Nearly everybody now understands the deadly consequences associated with smoking. These range from cancer to heart disease and diabetes; smoking kills you slowly without knowing. However, many people don’t know that smoking also affects vision. Public understanding of the impacts of smoking on eye health is abysmal. If you didn’t know, smoking has been for a long time known to cause blindness through retinal artery occlusion and retinal disease.

Smoking is also a significant cause of age-related macular degeneration – the most common cause of blindness in the Western world. In addition, studies show that heavy smokers are more likely to develop cataracts. Further, the best way to minimize the chances of developing diabetic retinopathy is to quit smoking altogether.

4. Old Makeup

Your eyelashes have bacteria on them. The makeup brush becomes contaminated whenever you use it on the eyelid. The contaminated brush thus transfers the bacteria into the cosmetics container, increasing the risk of allergic reactions or eye infections. Most of these makeups also contain preservatives that inhibit the growth or formation of bacteria. Further, out-of-date makeup attracts bacteria, clogging your eyelids’ meibomian glands. The meibomian glands make oil for your tears.

Replace your makeup after every three months. Also, use a thoroughly washed brush for the makeup application to avoid contamination. Stop using the products immediately if a specific makeup causes eye irritation and redness.

5. UV Exposure

Many people only think ultraviolet (UV) rays cause skin cancer and maybe aging. But UV rays also harm the eyes. We need natural light for very many reasons. However, we must also protect our eyes from direct contact with harmful rays. Studies show too much UV light can cause eye problems and contributes to cataracts and photokeratitis.

Immersing yourself in the summer sun along the pristine sandy beaches is fun and therapeutic, but remember to wear protective sunglasses to avoid eye damage. When you take a flight for the summer holidays, be sure to carry sunglasses to limit the amount of UV filtering to the eyes.

6. Poor Contact Lens Hygiene

Most of the millions of people who wear contact lenses become complacent with the hygiene of their lenses.

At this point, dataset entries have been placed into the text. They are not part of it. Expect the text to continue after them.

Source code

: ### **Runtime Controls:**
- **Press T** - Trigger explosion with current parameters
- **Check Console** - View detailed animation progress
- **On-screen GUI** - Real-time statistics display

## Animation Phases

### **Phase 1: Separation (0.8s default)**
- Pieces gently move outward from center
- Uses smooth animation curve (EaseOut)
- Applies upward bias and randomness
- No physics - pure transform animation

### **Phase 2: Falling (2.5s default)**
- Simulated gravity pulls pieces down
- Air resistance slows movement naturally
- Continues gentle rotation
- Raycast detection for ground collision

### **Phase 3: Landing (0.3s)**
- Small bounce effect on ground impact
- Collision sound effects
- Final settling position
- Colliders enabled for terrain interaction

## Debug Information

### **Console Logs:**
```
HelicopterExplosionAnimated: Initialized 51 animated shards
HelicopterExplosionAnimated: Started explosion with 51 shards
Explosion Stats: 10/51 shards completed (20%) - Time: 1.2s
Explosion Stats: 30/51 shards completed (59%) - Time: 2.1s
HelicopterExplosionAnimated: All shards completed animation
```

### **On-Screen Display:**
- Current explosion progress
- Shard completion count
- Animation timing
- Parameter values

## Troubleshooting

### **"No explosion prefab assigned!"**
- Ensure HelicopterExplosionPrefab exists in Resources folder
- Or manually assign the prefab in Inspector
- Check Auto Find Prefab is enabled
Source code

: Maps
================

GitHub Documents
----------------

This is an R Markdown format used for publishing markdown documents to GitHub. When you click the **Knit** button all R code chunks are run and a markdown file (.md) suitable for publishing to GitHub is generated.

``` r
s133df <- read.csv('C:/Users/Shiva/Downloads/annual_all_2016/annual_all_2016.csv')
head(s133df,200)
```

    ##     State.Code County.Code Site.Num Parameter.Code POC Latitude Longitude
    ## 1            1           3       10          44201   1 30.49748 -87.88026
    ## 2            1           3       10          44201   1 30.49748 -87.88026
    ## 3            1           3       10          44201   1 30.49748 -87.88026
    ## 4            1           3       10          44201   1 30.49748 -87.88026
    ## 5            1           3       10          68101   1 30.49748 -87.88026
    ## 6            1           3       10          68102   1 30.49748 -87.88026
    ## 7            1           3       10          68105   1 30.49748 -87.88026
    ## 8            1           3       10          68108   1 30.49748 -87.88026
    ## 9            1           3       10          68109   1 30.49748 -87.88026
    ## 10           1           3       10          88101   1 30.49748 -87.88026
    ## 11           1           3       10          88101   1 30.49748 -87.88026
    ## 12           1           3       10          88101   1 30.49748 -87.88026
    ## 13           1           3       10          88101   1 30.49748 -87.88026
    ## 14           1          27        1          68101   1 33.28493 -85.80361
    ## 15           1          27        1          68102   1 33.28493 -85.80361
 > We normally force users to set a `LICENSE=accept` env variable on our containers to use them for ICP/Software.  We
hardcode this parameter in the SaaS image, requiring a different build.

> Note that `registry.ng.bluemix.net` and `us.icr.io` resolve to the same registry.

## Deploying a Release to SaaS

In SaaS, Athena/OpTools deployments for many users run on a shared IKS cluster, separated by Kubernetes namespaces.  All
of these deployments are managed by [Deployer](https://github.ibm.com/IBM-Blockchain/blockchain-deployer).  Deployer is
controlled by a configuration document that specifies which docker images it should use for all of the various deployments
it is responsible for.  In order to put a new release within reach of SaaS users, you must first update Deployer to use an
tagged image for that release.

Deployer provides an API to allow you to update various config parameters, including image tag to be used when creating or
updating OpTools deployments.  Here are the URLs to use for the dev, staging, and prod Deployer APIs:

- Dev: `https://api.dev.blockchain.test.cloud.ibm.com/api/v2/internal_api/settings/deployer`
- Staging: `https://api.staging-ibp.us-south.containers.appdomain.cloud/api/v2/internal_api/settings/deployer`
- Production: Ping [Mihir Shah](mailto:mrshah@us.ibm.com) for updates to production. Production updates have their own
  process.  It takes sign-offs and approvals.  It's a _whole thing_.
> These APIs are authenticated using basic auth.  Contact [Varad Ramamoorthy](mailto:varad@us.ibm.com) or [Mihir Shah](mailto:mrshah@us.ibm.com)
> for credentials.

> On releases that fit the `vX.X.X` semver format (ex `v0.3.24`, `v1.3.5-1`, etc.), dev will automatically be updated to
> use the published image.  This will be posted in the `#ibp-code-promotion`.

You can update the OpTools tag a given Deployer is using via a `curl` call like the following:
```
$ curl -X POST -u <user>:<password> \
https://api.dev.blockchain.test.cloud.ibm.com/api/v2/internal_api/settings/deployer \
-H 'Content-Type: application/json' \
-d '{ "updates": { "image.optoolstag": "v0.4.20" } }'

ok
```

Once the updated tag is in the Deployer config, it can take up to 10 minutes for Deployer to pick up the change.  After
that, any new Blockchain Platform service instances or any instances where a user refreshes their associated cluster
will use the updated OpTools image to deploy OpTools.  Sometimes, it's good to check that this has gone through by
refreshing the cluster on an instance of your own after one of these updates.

It’s common to find many people topping up contact lens solutions with tap water. Yet others unknowingly don’t change their lenses on time. All practices increase the chances of bacterial and fungal infections. In extreme cases, such complacency could lead to acanthamoeba keratitis, which can cause blindness.

You have to be very vigilant about your contact lens hygiene practices. Change your lenses on time and top up the lens with the correct contact eye solution.

7. Lack of Exercise

Exercise has massive benefits for our bodies. The benefits are even more remarkable for the healthy development of the eyes. The more you hit the gym and run down the trail paths, the more your body becomes active. The heart rate increases, and the risk of high blood pressure reduces. Lack of exercise slows up the flow of blood in the body. Also, you can get a blockage in blood vessels, hence affecting your vision.

Studies show that regular exercise reduces the risk of cataracts, macular degeneration, and glaucoma.

Is It Time You Visited Your Ophthalmologist?

It would be best to visit your ophthalmologist at least once a year. Your overall health and wellness are essential. Most eye diseases don’t come with early symptoms, so it is necessary to stay alert and undergo regular eye examinations for early detection and treatment. You may only know your eye problem once you visit your doctor.